Что этот отрывок случайно обнаружил в Саламанке племянник Жана-Батиста, гусарский офицер, во время оккупации Испании? И что упомянутый отрывок, в отличие от всего остального текста, был составлен латинскими, а не еврейскими буквами, и что его до сих пор так никому в его семье и не удалось прочесть?
И что сам он, Жерар, уже не первый год пристает к своему брату Арнольду с просьбой применить к таинственному отрывку современные методы криптографии, чтобы расшифровать его, а тот, будучи человеком приземленным и прагматичным, никогда не верил в орбинавтику и поэтому до сих пор категорически отказывался тратить свое драгоценное время на древнюю мистику?
Разве мог Жерар сказать ей все это? Не мог по двум причинам. Во-первых, речь шла о тщательно охраняемой со времен Люсьена Лефевра, сына Жана-Батиста, семейной тайне. Во-вторых потому, что, даже веря в пришельцев и призраков, Мадлен все равно сочла бы Жерара помешанным, если бы он все это ей выложил.

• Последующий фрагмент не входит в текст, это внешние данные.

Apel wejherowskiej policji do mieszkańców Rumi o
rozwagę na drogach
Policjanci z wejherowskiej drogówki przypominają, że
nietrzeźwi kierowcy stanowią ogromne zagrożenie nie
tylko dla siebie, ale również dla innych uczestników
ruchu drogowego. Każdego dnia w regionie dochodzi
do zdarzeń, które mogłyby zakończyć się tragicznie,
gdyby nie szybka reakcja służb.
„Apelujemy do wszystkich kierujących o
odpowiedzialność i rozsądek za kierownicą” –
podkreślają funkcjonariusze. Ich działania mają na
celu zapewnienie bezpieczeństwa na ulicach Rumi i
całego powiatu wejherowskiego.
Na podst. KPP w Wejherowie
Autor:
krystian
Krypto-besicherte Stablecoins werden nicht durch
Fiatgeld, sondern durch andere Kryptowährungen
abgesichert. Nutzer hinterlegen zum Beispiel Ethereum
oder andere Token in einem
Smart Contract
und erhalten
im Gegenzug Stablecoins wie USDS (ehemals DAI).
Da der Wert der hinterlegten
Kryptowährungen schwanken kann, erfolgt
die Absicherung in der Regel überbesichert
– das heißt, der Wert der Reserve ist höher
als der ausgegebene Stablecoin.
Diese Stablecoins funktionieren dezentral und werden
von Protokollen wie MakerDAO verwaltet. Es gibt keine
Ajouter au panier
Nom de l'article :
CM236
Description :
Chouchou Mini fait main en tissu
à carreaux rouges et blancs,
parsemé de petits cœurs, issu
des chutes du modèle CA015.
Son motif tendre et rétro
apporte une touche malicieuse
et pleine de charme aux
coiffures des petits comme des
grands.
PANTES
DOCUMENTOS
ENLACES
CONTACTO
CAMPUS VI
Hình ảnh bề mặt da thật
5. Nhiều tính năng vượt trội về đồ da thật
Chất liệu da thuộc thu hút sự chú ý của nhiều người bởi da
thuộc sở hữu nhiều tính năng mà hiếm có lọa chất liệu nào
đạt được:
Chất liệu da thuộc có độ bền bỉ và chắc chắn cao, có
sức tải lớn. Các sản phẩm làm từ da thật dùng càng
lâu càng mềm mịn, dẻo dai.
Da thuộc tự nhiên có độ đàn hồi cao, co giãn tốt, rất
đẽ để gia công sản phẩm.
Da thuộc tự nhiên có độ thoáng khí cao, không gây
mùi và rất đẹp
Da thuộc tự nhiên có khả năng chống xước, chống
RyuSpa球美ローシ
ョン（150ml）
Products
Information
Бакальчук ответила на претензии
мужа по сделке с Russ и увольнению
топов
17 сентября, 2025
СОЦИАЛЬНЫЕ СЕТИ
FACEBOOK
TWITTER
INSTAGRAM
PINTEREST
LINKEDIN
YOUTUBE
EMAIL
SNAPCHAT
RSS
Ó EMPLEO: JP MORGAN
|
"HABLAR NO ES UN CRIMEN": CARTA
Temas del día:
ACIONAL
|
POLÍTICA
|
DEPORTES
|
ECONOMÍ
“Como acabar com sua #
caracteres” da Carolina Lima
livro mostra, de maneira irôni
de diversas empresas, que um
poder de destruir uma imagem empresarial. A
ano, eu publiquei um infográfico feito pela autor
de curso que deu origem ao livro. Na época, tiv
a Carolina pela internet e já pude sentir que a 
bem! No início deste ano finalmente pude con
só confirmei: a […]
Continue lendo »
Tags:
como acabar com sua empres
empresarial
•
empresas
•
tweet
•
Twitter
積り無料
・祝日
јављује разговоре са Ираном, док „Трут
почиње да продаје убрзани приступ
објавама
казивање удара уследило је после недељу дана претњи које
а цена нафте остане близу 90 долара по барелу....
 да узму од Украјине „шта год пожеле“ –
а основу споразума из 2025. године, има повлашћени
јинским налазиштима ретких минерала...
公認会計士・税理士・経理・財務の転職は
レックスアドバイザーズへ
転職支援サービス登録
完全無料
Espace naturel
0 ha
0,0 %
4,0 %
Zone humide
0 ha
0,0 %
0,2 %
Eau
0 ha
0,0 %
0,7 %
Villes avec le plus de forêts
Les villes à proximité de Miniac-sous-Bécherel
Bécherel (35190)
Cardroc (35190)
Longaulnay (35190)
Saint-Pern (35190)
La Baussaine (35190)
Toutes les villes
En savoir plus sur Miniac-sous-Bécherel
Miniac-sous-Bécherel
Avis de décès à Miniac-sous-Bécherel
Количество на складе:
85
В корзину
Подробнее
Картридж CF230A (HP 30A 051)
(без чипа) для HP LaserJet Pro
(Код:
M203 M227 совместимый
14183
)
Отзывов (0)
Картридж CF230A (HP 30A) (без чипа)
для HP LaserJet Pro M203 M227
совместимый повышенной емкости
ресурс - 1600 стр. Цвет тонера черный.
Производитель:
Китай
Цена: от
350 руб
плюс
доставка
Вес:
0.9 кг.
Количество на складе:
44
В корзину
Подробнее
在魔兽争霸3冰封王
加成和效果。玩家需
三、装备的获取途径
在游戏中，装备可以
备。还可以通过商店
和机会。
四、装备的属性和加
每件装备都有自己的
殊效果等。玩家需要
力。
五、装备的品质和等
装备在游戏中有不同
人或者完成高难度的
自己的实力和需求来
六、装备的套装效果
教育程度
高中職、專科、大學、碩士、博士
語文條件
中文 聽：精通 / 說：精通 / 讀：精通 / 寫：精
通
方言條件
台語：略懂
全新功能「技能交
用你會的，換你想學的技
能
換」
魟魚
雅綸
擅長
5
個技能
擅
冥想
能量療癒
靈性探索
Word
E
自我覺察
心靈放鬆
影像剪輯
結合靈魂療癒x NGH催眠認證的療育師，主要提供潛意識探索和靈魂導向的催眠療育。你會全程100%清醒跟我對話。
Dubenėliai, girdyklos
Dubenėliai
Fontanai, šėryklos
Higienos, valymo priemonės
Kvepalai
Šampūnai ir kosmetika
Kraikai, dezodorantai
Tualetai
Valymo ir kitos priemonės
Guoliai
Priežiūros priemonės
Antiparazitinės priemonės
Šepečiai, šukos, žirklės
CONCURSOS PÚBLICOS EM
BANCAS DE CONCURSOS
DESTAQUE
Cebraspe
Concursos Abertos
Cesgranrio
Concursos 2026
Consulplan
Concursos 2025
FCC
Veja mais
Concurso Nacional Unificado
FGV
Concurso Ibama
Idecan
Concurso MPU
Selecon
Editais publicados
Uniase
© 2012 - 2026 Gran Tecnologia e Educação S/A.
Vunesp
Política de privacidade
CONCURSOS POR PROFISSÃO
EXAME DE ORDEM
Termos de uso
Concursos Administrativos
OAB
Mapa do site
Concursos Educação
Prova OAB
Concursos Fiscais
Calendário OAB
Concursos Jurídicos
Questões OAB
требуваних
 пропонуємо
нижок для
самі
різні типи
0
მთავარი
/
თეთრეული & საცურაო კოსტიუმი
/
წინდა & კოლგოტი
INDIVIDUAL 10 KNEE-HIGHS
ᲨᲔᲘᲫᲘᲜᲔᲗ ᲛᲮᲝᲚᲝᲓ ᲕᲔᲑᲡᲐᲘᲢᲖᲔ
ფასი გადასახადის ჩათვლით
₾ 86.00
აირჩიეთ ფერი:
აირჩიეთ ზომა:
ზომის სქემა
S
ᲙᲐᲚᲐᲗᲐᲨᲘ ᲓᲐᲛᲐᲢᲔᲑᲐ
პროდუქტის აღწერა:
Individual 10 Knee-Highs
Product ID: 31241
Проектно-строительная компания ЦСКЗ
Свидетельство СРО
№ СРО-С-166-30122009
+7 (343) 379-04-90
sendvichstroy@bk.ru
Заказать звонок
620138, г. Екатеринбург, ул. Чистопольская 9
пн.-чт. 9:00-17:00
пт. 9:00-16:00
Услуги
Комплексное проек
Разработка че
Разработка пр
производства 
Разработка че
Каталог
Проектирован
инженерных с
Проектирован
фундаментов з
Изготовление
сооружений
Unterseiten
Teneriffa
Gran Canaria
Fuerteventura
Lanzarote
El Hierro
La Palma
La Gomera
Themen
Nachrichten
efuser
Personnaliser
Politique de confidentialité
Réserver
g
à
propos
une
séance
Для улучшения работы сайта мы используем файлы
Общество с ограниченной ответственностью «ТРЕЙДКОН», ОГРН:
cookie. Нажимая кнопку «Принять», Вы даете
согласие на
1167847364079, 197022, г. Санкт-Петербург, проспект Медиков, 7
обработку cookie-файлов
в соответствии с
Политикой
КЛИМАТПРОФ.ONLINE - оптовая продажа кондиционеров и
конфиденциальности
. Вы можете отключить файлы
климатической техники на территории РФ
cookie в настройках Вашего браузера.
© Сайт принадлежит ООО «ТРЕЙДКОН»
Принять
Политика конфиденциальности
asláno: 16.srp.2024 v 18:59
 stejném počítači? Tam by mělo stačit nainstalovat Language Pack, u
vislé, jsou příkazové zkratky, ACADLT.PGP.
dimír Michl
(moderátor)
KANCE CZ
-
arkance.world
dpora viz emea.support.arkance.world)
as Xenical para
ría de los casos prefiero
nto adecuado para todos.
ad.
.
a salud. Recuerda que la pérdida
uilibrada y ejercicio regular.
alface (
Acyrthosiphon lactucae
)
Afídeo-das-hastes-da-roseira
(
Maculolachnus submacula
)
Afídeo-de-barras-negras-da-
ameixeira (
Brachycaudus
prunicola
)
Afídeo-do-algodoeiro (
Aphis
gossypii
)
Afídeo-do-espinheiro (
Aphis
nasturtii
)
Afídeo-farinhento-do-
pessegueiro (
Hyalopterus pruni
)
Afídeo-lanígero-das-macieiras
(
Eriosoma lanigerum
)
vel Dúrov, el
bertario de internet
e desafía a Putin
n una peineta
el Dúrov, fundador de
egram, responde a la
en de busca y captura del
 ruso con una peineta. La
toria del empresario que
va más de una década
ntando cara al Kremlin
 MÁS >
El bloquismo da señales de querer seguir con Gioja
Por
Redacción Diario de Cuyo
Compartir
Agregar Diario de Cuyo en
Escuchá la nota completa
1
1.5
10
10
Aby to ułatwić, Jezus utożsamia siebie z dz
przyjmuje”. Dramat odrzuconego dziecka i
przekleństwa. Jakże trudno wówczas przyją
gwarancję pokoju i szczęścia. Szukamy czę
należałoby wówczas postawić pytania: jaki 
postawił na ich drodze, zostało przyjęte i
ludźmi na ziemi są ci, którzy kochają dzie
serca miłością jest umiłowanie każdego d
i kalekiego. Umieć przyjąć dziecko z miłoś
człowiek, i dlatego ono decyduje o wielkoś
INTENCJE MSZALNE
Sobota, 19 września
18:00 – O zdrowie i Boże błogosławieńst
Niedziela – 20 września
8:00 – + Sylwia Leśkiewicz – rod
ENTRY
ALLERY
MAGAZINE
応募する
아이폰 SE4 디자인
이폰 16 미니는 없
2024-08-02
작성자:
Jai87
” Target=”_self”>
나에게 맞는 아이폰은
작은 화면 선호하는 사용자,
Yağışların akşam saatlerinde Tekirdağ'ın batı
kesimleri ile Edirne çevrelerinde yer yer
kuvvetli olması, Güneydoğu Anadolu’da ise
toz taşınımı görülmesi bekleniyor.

"Нет, детка, - со вздохом подумал он, входя в парадную и кивая консьержу, - у меня не было выхода. Я не в состоянии объяснить, что я чувствовал, когда Арнольд сообщил мне, что фрагмент, возможно, уже расшифрован!".
Конечно, Жерар мог уехать в Париж всего на сутки, чтобы встретиться с братом и снова вернуться в горы. Такую отлучку Мадлен, скрепя сердце, простила бы. Но после звонка Арнольду Жерар уже понимал, что не успокоится до тех пор, пока не выяснит, есть ли среди океана хаоса, распечатанного Арнольдовой умной машиной, текст с бесценным древним знанием! А этот поиск мог занять больше, много больше, чем день. И если знание действительно обнаружится, то какое тогда будет Жерару дело до горных лыж и романов с замужними женщинами?! Ведь он узнает, как влиять на ход событий - любых событий! - силою одной лишь мысли! И весь мир будет лежать у его ног!
Говоря Мадлен о том, что он допускает существование неопознанных и необъясненных явлений, Жерар немного лукавил. Он не только допускал, но и верил во многое из того, что допускал. У него, к примеру, не было сомнений в существовании биополя и в том, что люди - осознанно или нет - оказывают друг на друга энергетическое воздействие. Этим можно было объяснить и целительство посредством наложения рук, и то угнетенное состояние духа, которое Жерар испытывал всякий раз, попадая в тесное окружение людей. Да, именно так! Дело было не только в идиотизме других людей, но и в самом их присутствии!
Будучи "химиком-мистиком", как выразилась Мадлен, Жерар безоговорочно верил и в существовании дара орбинавтов. Несмотря на то, что ни один из представителей его семьи, начиная с Жана-Батиста, так и не сумел развить в себе этот дар. Не добился этого и его сын Люсьен, который в ранней юности относился к учению об орбинавтах скептически, но затем словно заразился верой и энтузиазмом отца. И Жан-Батист, и Люсьен объясняли свою неудачу тем, что их знанию не хватало некой весьма существенной детали, какого-то практического ключа к овладению даром. Оба они были уверены, что сведения об этом последнем секрете содержатся во фрагменте, зашифрованном столь хитроумно, что его так и не удалось прочитать.
У Люсьена Лефевра был один сын и четыре дочери. Перед своей смертью в 1861 году он открыл тайну рукописи сыну, дав ему наставления, которые впоследствии посвященные в тайну члены семьи называли "Наказом Люсьена". В свое время наивный и доверчивый Жан-Батист рассказывал о тайном учении всем подряд: и первой жене Мирабель (матери Люсьена), и второй жене Жюли, и своему другу, известному художнику Антуану-Жану Гро, и упомянутому племяннику, который впоследствии погиб при Ватерлоо.
По счастью, никто не придавал этим рассказам Жана-Батиста Лефевра ни малейшего значения, иначе бы весть об удивительном знании скоро расползлась бы по всему Парижу. Люсьен положил конец столь легкомысленному отношению к древнему учению, превратив его в тщательно охраняемую тайну, известную лишь одной семье. Причем не всей семье, а только "старшим". В этом-то и состоял его "Наказ": каждый обладатель рукописи и связанного с ней знания обязался перед лицом того, от кого он их получал, верно хранить тайну. Согласно приносимой клятве, он мог передать ее только своему старшему ребенку или, за отсутствием такового, одному-единственному члену семьи по своему выбору. Остальные - братья, сестры, жены, мужья, дети - никогда не должны были узнать даже о самом существовании рукописи.